Sens. Johnny Isakson (R-Ga.) and Chris Coons (D-Del.) on June 27 introduced the legislation, which would require new commercial trucks weighing 26,001 pounds or more to have devices that would limit their speed to 65 mph. The devices would be required only for new trucks; the law would not apply to those on the road that don’t already have speed limiter devices.
“The majority of trucks on our roads already have speed-limiting technology built in, and the rest of the technologically advanced world has already put them to use to ensure drivers follow safe speeds,” Isakson said.
Isakson
Legislative attempts to require speed limiters on trucks date back as far as 2011, but none of the proposals has advanced.
“[This legislation] will help reduce accidents on our roadways by requiring the use of speed-limiting technology in large trucks — a step that many companies have already taken to promote safety and fuel efficiency,” Coons added.
American Trucking Associations said it is reviewing the details of the bill. "Our policies support speed limiters but were adopted in the context of more uniform national speed limits for all vehicles," the association said in a release. "As the national trend on speed limits moves in the opposite direction with increasing variance, federal speed limiter efforts must at a minimum account for speed differentials and any potential safety risks that they can create.”
Coons
The National Highway Traffic Safety Administration stated in a preliminary report issued in June that fatalities in crashes involving at least one large truck increased by 3% in 2018 from 2017, despite a decrease of about 1% for all vehicles over the same period. The report did not break down the number of truck-involved fatalities.
In April, the Insurance Institute for Highway Safety concluded that more than 36,000 lives could have been saved if states had not increased their maximum speed limits during the 25-year period between 1993 and 2017.
“The speed at which a motor vehicle is traveling affects both the likelihood of a crash and the severity of the crash,” IIHS said in the study. “Increased speed increases the energy of a collision.”

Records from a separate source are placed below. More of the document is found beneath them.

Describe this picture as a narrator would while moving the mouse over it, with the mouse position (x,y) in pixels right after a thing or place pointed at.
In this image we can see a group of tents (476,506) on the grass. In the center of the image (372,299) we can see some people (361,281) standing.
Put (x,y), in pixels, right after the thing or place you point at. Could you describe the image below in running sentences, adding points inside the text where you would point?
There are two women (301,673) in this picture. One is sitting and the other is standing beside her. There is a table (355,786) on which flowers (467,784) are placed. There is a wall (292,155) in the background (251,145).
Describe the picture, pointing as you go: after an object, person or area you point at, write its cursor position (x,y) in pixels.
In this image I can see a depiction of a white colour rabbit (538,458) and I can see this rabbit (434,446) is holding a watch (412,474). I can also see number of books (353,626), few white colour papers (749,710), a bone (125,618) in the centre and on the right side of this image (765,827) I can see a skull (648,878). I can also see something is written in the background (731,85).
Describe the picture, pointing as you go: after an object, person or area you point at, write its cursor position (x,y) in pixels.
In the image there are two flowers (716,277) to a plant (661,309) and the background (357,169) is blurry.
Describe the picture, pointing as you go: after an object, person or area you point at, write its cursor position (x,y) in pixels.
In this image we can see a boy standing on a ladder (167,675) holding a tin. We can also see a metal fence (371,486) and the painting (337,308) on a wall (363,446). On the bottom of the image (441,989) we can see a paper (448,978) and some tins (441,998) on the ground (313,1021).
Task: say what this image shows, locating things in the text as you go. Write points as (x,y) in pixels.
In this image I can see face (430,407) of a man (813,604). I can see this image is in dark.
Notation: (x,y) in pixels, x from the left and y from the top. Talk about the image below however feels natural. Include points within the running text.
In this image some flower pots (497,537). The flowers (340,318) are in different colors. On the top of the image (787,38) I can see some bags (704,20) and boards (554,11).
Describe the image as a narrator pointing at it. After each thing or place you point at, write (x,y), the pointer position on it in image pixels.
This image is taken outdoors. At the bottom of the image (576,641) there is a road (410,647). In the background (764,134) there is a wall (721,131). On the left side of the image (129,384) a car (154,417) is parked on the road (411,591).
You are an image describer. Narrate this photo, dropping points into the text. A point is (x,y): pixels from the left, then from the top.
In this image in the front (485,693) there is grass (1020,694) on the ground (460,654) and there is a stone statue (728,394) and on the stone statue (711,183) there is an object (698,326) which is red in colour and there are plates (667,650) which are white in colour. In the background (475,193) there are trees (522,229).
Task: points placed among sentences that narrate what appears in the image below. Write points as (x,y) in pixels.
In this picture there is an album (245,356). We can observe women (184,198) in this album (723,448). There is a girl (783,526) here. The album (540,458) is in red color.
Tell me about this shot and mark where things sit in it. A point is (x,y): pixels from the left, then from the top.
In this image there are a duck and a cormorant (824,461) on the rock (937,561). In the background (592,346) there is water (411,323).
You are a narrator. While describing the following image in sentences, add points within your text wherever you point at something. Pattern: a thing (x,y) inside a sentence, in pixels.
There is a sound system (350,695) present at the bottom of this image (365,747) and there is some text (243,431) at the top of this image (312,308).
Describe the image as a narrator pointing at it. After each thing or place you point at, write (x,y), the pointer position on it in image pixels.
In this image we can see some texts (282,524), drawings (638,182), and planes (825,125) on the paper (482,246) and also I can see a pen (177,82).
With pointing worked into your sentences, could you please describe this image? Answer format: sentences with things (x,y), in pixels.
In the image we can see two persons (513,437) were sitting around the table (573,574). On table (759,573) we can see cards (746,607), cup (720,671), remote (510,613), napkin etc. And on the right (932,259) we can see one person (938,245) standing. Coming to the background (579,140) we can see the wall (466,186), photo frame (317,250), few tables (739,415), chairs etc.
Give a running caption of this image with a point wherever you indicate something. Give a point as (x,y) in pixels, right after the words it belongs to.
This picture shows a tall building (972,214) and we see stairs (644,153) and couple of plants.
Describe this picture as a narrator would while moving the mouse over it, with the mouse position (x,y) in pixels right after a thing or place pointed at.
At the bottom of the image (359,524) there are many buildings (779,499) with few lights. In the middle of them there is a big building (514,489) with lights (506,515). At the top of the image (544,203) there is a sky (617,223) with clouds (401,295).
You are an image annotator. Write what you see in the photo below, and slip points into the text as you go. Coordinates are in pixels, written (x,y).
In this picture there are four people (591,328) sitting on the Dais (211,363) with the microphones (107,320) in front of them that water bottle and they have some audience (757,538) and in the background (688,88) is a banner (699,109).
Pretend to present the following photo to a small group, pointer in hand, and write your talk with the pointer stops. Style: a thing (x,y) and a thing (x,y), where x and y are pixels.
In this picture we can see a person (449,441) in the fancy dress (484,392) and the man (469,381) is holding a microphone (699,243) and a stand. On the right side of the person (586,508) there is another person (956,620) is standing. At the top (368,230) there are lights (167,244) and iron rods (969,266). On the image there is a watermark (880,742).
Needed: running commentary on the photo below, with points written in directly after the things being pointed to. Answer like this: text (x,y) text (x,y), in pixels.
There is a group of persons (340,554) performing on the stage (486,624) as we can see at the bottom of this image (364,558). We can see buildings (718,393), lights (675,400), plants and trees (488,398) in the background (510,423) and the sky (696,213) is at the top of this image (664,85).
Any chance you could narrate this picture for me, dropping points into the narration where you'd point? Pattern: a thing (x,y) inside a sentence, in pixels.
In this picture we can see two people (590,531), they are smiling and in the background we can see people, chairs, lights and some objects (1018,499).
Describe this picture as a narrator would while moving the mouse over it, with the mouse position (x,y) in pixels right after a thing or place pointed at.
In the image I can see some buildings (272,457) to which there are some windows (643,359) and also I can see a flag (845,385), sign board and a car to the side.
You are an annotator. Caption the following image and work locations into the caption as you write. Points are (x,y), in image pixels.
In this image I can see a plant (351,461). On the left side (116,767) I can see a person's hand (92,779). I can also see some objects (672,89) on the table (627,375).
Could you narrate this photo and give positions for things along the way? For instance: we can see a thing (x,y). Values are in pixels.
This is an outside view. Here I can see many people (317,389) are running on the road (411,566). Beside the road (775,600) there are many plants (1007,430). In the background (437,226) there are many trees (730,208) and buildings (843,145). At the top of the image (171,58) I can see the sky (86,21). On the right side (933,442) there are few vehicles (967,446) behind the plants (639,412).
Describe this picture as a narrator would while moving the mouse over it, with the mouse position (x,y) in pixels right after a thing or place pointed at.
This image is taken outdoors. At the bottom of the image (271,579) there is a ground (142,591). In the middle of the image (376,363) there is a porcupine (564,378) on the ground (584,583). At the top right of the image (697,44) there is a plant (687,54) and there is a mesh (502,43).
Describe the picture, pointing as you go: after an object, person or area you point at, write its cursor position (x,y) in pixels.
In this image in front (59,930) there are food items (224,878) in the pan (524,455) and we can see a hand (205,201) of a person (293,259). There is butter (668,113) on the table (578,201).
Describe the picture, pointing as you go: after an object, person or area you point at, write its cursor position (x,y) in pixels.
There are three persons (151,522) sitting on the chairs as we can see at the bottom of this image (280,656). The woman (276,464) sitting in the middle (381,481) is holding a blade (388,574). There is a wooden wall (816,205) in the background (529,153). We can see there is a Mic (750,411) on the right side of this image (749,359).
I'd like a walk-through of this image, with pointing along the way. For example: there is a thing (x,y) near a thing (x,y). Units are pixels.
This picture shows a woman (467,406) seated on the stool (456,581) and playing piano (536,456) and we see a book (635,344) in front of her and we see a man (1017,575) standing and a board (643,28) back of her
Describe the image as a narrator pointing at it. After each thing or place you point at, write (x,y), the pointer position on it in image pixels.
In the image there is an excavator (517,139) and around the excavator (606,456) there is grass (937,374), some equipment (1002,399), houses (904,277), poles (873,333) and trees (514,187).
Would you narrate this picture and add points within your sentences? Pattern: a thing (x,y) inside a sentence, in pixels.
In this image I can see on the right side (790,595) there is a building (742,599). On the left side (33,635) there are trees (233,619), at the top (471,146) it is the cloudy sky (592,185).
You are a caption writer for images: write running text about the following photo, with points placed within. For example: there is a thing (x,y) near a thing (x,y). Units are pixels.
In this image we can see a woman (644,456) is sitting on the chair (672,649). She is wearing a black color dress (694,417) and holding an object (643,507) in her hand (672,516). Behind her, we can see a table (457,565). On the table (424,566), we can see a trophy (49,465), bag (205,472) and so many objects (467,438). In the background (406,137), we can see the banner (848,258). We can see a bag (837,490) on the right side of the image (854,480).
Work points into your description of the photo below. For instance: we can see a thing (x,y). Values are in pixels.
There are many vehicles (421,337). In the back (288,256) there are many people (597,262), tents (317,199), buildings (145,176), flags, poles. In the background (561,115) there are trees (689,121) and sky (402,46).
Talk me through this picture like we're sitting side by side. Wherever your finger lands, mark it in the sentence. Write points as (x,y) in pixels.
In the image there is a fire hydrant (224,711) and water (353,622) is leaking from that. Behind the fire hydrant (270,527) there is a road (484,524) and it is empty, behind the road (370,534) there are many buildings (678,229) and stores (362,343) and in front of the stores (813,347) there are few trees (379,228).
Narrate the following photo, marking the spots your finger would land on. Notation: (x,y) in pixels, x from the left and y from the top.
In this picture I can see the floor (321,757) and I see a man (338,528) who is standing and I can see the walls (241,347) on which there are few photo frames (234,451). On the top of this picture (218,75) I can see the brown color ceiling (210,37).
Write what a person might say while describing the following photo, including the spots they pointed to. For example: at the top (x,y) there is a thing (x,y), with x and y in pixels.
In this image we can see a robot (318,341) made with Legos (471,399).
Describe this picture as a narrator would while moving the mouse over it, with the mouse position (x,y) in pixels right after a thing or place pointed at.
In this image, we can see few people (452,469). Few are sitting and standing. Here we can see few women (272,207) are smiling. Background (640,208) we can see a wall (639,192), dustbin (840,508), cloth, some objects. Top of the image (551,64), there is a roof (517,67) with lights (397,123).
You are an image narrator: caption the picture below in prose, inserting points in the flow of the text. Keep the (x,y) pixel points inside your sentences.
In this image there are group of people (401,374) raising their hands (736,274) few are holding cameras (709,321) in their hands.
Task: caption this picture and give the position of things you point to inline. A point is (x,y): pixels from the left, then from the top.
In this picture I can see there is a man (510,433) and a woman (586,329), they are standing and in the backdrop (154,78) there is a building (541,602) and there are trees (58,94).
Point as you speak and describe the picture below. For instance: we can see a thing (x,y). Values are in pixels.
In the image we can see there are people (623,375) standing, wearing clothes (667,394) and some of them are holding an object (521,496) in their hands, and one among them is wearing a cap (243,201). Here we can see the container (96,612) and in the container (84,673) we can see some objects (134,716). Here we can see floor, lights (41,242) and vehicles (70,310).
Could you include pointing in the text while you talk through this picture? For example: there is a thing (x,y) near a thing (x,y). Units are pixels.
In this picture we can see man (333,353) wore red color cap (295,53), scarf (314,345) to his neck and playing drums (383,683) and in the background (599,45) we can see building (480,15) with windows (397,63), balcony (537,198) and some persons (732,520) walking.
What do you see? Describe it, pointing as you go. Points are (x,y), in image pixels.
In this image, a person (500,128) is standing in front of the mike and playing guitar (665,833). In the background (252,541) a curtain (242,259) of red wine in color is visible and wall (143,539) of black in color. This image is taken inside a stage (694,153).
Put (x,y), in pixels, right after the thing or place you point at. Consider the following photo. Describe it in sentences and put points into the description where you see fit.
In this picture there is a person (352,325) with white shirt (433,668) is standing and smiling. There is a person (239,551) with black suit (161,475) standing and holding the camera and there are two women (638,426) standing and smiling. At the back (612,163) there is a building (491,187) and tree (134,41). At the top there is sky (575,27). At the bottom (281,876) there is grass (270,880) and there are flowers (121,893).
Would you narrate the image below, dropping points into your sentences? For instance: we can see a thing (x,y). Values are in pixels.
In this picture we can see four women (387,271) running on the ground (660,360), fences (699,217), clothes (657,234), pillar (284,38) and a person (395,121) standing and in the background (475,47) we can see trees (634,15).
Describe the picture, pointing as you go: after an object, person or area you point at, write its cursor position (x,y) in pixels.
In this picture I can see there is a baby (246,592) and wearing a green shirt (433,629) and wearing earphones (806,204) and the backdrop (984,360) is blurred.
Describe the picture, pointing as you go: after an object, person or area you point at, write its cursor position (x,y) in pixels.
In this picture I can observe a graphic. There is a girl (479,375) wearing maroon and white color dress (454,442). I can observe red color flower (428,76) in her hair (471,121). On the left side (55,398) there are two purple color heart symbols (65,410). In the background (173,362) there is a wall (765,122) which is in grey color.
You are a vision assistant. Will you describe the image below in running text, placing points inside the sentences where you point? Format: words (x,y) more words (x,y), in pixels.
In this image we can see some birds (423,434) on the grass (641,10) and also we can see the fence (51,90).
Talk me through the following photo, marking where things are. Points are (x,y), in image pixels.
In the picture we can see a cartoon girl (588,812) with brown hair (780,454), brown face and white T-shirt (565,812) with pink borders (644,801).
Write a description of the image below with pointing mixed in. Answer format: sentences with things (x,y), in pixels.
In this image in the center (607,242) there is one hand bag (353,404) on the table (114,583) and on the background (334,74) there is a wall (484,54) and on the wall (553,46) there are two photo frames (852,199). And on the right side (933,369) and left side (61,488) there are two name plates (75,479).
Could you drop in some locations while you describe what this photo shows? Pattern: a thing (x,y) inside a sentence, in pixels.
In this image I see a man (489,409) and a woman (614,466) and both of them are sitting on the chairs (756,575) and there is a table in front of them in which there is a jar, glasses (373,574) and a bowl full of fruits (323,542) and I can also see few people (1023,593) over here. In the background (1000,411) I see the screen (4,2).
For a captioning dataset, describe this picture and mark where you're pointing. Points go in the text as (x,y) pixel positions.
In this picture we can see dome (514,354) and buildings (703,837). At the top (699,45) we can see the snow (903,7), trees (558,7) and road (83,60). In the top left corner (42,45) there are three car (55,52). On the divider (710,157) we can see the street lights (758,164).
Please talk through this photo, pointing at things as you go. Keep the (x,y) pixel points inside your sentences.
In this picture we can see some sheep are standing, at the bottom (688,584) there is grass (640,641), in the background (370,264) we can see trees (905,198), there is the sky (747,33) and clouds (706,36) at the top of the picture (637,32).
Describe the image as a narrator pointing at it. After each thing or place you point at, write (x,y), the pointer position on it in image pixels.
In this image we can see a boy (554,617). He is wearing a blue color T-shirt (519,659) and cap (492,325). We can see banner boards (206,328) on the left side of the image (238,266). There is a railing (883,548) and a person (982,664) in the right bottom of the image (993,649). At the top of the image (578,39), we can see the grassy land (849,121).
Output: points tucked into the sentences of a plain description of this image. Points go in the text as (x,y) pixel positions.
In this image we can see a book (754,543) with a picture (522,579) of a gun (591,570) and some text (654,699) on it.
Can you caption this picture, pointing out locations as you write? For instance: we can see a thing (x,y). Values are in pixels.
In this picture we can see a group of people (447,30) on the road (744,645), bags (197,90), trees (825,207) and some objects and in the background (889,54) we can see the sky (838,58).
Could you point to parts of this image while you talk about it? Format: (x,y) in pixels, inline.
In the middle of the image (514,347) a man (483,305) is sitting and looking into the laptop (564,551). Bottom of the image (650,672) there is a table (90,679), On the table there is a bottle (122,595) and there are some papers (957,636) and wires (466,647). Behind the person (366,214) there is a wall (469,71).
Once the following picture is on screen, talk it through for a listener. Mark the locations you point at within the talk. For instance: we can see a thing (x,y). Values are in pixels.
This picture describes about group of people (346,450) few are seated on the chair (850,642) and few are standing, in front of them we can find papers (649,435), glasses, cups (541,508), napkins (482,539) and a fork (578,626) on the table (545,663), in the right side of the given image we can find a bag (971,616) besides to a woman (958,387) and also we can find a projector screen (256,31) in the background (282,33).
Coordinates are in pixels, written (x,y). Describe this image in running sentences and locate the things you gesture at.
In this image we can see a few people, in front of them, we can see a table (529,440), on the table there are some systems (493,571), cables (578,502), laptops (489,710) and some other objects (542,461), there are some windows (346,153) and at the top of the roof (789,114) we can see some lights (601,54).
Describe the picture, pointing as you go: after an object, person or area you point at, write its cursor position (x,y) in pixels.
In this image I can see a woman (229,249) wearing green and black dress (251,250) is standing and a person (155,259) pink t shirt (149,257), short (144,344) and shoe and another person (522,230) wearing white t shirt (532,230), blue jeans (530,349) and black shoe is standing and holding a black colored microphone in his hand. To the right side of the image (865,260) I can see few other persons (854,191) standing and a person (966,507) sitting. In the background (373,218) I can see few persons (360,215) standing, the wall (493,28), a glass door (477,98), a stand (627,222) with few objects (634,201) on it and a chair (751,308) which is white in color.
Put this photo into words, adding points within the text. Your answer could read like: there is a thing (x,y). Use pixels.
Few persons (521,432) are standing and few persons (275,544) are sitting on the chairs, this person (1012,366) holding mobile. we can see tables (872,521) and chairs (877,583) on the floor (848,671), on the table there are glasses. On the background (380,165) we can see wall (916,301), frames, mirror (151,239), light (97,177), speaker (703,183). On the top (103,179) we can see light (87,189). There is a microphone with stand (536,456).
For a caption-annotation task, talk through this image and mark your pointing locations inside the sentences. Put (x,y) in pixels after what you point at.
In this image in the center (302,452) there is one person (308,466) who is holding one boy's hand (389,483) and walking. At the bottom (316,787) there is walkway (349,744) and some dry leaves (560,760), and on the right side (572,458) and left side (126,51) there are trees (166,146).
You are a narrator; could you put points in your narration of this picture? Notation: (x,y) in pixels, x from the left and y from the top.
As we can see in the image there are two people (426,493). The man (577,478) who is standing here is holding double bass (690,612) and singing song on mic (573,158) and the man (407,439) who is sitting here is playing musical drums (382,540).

The IIHS maintains that speed-limiting could be the first step in moving toward their definition of safer roads.
“Keeping speed in check is one part of what should be a broader safety strategy,” said Russ Rader, a spokesman for IIHS. “We also need to get other crash-avoidance technologies like front-crash prevention and blind spot detection on large trucks; we need to keep an effective hours-of-service rule for operators on the books; and we need to look for expanded ways to get trucks with defective equipment like subpar brakes off the road.”